↓

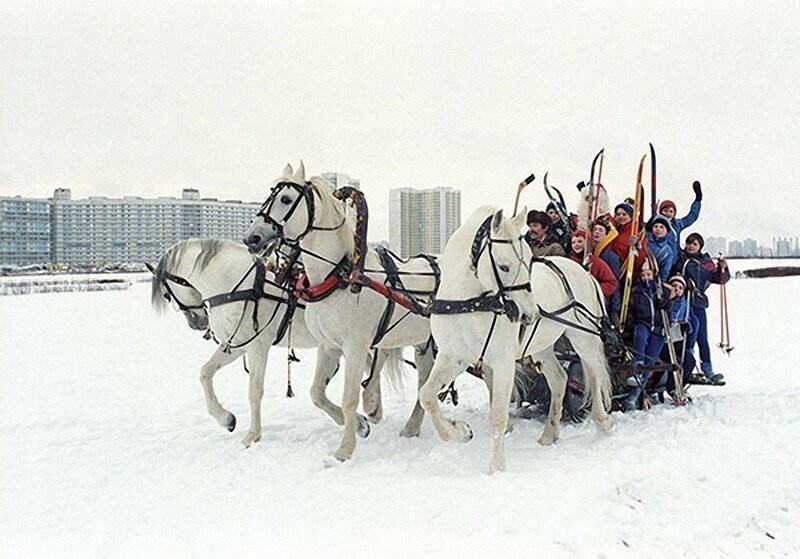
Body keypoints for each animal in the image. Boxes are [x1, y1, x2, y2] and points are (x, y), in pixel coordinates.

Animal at [152, 238, 390, 448]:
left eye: (167, 294)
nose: (198, 323)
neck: (234, 283)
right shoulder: (237, 345)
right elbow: (205, 372)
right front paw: (226, 419)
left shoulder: (257, 346)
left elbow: (255, 390)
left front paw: (252, 436)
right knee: (372, 364)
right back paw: (374, 409)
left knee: (380, 359)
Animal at [244, 163, 440, 464]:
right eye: (269, 195)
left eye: (286, 199)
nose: (252, 238)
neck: (339, 274)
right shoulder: (329, 346)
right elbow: (316, 393)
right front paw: (359, 424)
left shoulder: (355, 347)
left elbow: (349, 398)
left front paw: (345, 449)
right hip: (422, 343)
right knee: (421, 382)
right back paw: (410, 426)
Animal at [418, 206, 536, 472]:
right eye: (504, 266)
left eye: (530, 261)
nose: (529, 314)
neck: (471, 302)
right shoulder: (454, 357)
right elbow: (427, 395)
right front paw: (459, 431)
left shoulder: (503, 361)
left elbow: (498, 416)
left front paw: (497, 467)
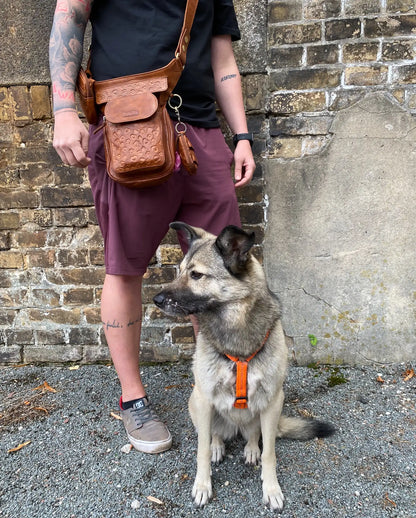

↑

* **YOUR ASSIGNMENT**
Begin at the first line of the listing and print each line exactly. Stop after the line containing "right knee: (372, 364)", and omit all pictures.

* **RESPONSE AREA**
Body keypoints for each animal in the image. Boxes are [x1, y1, x2, y2] and points are (x, y), in pixel coordinates.

Animal at [152, 238, 390, 448]:
left eye: (167, 294)
nose: (198, 323)
neck: (234, 283)
right shoulder: (237, 345)
right elbow: (205, 372)
right front paw: (226, 419)
left shoulder: (257, 346)
left elbow: (255, 390)
left front paw: (252, 436)
right knee: (372, 364)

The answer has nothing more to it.